Smith, 76 F.3d at 429 (Title VII precludes wrongful discharge
claim based on pregnancy discrimination). Accordingly, Wal-
-16- Mart’s motion to dismiss is granted as to Perrotti-Johns’
wrongful discharge claim arising from her participation in an
employment discrimination lawsuit against Wal-Mart.
I reject Wal-Mart’s argument that the WCL precludes
Perrotti-Johns’ wrongful discharge claim arising from Wal-Mart’s
alleged retaliation against her for pursuing a workers’
compensation claim. Under the WCL, “[a]n employee is entitled to
compensation . . . for ‘accidental injury or death arising out of
and in the course of employment.’” Karch v . BayBank FSB, 147 N.H.
525, 530 (2002) (quoting RSA § 281-A:2, X I ) . Unlike Title VII
and the LAD, however, the statute does not provide a private
right of action for retaliation stemming from an employee’s
pursuit of a claim under the statute. Furthermore, the New
Hampshire Supreme Court has squarely held that the WCL does not
bar common law wrongful discharge claims. Id. at 537; see also
Bruning v . D.E. Salmon, Inc., N o . 03-352-JD, 2003 U.S. Dist.
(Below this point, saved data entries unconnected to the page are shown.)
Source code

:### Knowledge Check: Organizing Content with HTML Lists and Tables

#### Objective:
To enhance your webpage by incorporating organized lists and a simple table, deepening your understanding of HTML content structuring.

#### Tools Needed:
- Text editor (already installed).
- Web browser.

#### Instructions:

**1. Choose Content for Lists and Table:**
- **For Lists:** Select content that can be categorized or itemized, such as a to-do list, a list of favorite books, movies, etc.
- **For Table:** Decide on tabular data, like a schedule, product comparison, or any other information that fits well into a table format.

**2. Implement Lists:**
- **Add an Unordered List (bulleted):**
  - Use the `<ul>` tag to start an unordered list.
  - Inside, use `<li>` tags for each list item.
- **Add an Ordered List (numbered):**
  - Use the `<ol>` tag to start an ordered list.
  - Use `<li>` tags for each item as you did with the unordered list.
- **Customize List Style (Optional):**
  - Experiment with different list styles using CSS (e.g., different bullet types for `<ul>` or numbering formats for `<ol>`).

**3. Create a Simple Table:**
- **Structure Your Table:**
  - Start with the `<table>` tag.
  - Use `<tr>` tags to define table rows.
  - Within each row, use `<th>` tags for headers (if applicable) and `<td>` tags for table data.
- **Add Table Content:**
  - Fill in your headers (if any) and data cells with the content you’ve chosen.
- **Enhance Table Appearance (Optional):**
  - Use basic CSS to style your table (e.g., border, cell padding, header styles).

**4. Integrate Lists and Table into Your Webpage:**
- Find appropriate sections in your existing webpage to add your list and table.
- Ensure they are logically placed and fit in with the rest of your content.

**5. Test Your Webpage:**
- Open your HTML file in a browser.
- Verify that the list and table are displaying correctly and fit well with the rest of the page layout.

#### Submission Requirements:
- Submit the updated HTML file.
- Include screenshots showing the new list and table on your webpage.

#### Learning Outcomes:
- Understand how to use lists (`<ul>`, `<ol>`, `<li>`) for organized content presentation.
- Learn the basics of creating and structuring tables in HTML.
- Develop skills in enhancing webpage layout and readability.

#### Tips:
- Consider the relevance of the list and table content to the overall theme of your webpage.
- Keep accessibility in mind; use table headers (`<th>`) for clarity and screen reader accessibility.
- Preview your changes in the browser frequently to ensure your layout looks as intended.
LEXIS 22787, at *12 (D.N.H. Dec. 1 8 , 2003). Thus, I proceed to
the merits of Perrotti-Johns’ claim.
To make out a wrongful discharge claim in New Hampshire, “a
plaintiff must allege and prove that: (1) the termination of
employment was motivated by bad faith, retaliation, or malice;
-17- and (2) that she was terminated for performing an act that public
policy would encourage or for refusing to do something that
public policy would condemn.” Karch, 147 N.H. at 536. Wal-Mart
argues that Perrotti-Johns has once again failed to adequately
plead that Wal-Mart terminated her employment. See First Order
at 9 (dismissing Perrotti-Johns’ wrongful discharge claim because
she did not allege that she was fired or that she resigned). I
disagree. While Perrotti-Johns concedes that she “does not
recall getting any formal notice of termination,” Am. Compl. ¶
5 2 , she contends that Wal-Mart “conducted itself” as if it had
fired her “by requiring [her] to surrender her employee discount
card, by ceasing to offer her stock options and completely
excluding her from the normal ‘Wal-Mart Employee Loop.’” Id.
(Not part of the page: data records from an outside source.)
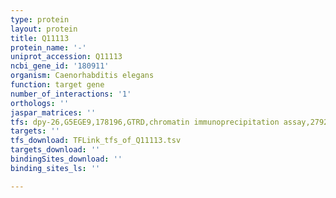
 ```yaml
---
type: protein
layout: protein
title: Q11113
protein_name: '-'
uniprot_accession: Q11113
ncbi_gene_id: '180911'
organism: Caenorhabditis elegans
function: target gene
number_of_interactions: '1'
orthologs: ''
jaspar_matrices: ''
tfs: dpy-26,G5EGE9,178196,GTRD,chromatin immunoprecipitation assay,27924024%5Buid%5D,No
targets: ''
tfs_download: TFLink_tfs_of_Q11113.tsv
targets_download: ''
bindingSites_download: ''
binding_sites_ls: ''

---
```

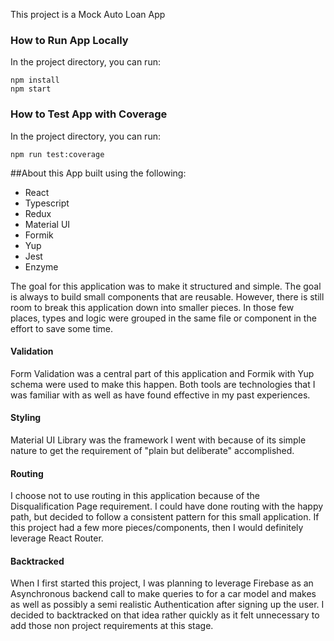 This project is a Mock Auto Loan App

### How to Run App Locally
In the project directory, you can run:
```
npm install
npm start
```

### How to Test App with Coverage
In the project directory, you can run:
```
npm run test:coverage
```

##About this App
built using the following:
 * React
 * Typescript
 * Redux
 * Material UI
 * Formik
 * Yup
 * Jest
 * Enzyme

The goal for this application was to make it structured and simple. The goal is always to build small components that are reusable. However, there is still room to break this application down into smaller pieces. In those few places, types and logic were grouped in the same file or component in the effort to save some time.

#### Validation
Form Validation was a central part of this application and Formik with Yup schema were used to make this happen. Both tools are technologies that I was familiar with as well as have found effective in my past experiences. 

#### Styling
Material UI Library was the framework I went with because of its simple nature to get the requirement of "plain but deliberate" accomplished.

#### Routing
I choose not to use routing in this application because of the Disqualification Page requirement. I could have done routing with the happy path, but decided to follow a consistent pattern for this small application. If this project had a few more pieces/components, then I would definitely leverage React Router. 

#### Backtracked
When I first started this project, I was planning to leverage Firebase as an Asynchronous backend call to make queries to for a car model and makes as well as possibly a semi realistic Authentication after signing up the user. I decided to backtracked on that idea rather quickly as it felt unnecessary to add those non project requirements at this stage. 

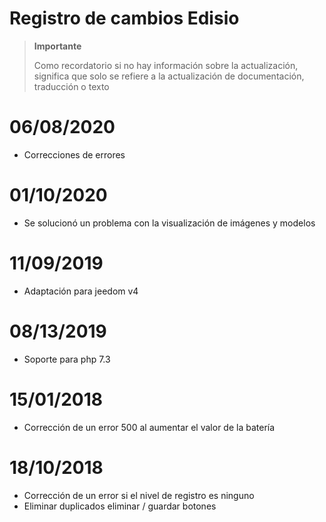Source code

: # Registro de cambios Edisio

>**Importante**
>
>Como recordatorio si no hay información sobre la actualización, significa que solo se refiere a la actualización de documentación, traducción o texto

# 06/08/2020

- Correcciones de errores

# 01/10/2020

- Se solucionó un problema con la visualización de imágenes y modelos

# 11/09/2019

- Adaptación para jeedom v4

# 08/13/2019

- Soporte para php 7.3

# 15/01/2018

- Corrección de un error 500 al aumentar el valor de la batería

# 18/10/2018

- Corrección de un error si el nivel de registro es ninguno
- Eliminar duplicados eliminar / guardar botones
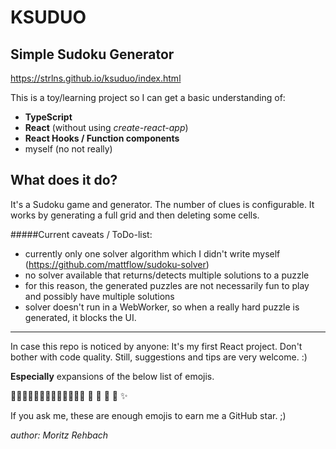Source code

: # KSUDUO
## Simple Sudoku Generator

https://strlns.github.io/ksuduo/index.html

This is a toy/learning project so I can get a basic understanding of:

* **TypeScript**
* **React** (without using _create-react-app_)
* **React Hooks / Function components**
* myself (no not really)

## What does it do?

It's a Sudoku game and generator.
The number of clues is configurable. 
It works by generating a full grid and then deleting some cells.

#####Current caveats / ToDo-list:
* currently only one solver algorithm which I didn't write myself (https://github.com/mattflow/sudoku-solver)
* no solver available that returns/detects multiple solutions to a puzzle
* for this reason, the generated puzzles are not necessarily fun to play and possibly have multiple solutions
* solver doesn't run in a WebWorker, so when a really hard puzzle is generated, it blocks the UI.

---

In case this repo is noticed by anyone: 
It's my first React project.
Don't bother with code quality.
Still, suggestions and tips are very welcome. :)

**Especially** expansions of the below list of emojis.

🐻🔥😊🌿🏳️‍🌈🧑🏻‍🚀😍🙇🧙‍♀️ 🎰 🎱 🎲 🔮 ✨

If you ask me, these are enough emojis to earn me a GitHub star. ;)


_author: Moritz Rehbach_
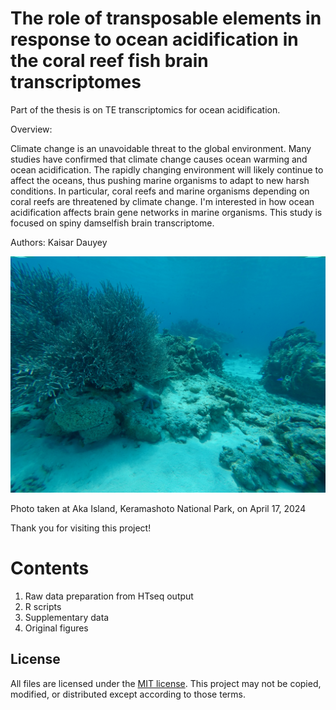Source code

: # The role of transposable elements in response to ocean acidification in the coral reef fish brain transcriptomes
Part of the thesis is on TE transcriptomics for ocean acidification.

Overview:

Climate change is an unavoidable threat to the global environment.
Many studies have confirmed that climate change causes ocean warming and ocean acidification. 
The rapidly changing environment will likely continue to affect the oceans, thus pushing marine organisms to adapt to new harsh conditions. 
In particular, coral reefs and marine organisms depending on coral reefs are threatened by climate change.
I'm interested in how ocean acidification affects brain gene networks in marine organisms.
This study is focused on spiny damselfish brain transcriptome.
 
Authors:
Kaisar Dauyey 

![Coral reef snapshot at the Aka island, Kerama National Park](images/coral-aka-kame.png)


Photo taken at Aka Island, Keramashoto National Park, on April 17, 2024

Thank you for visiting this project!

# Contents

1. Raw data preparation from HTseq output
2. R scripts
3. Supplementary data
4. Original figures


## License
All files are licensed under the [MIT license](http://opensource.org/licenses/MIT). This project may not be copied, modified, or distributed except according to those terms.

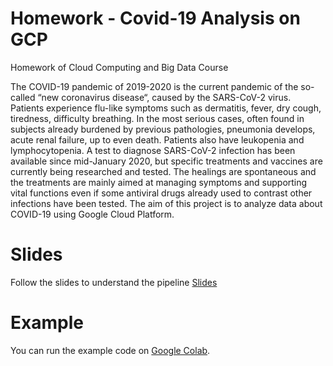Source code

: # Homework - Covid-19 Analysis on GCP
Homework of Cloud Computing and Big Data Course

The COVID-19 pandemic of 2019-2020 is the current pandemic of the so-called “new coronavirus disease“, caused by the SARS-CoV-2 virus. 
Patients experience flu-like symptoms such as dermatitis, fever, dry cough, tiredness, difficulty breathing. In the most serious cases, often found in subjects already burdened by previous pathologies, pneumonia develops, acute renal failure, up to even death.
Patients also have leukopenia and lymphocytopenia. A test to diagnose SARS-CoV-2 infection has been available since mid-January 2020, but specific treatments and vaccines are currently being researched and tested.
The healings are spontaneous and the treatments are mainly aimed at managing symptoms and supporting vital functions even if some antiviral drugs already used to contrast other infections have been tested. 
The aim of this project is to analyze data about COVID-19 using Google Cloud Platform.

# Slides
Follow the slides to understand the pipeline [Slides](https://github.com/ric-sar/hw_covid19_gcp/blob/main/Covid-19_Analysis_on_GCP.pdf)

# Example
You can run the example code on [Google Colab](https://colab.research.google.com/drive/18J08EPIG4cpzz-_4TKu61m-vgFqRwUgQ?usp=sharing).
These factual allegations permit a reasonable inference that Wal-
Mart terminated Perrotti-Johns’ employment and therefore are
sufficient to survive a 12(b)(6) motion. Wal-Mart has not
advanced any additional arguments in support of its motion to
dismiss this claim. Accordingly, Wal-Mart’s motion to dismiss is
denied as to Perrotti-Johns’ wrongful discharge claim based on
her prosecution of a workers’ compensation claim.
-18- IV. CONCLUSION
For the reasons described above, Wal-Mart’s motion to
dismiss (Doc. N o . 24) is granted as to Perrotti-Johns’ ERISA
claims, her state statutory claims, and her wrongful discharge
claim premised on Wal-Mart’s alleged retaliation for her
participation in an employment discrimination lawsuit. Wal-
Mart’s motion is denied as to Perrotti-Johns’ wrongful discharge
claim premised on Wal-Mart’s alleged retaliation for Perrotti-
Johns’ prosecution of a workers’ compensation claim.
SO ORDERED.
/s/Paul Barbadoro Paul Barbadoro United States District Judge
July 1 1 , 2006
cc: John M . Clothier, Esq. Paul R. Cox, Esq. David McGrath, Esq. Christopher R. Hedican, Esq.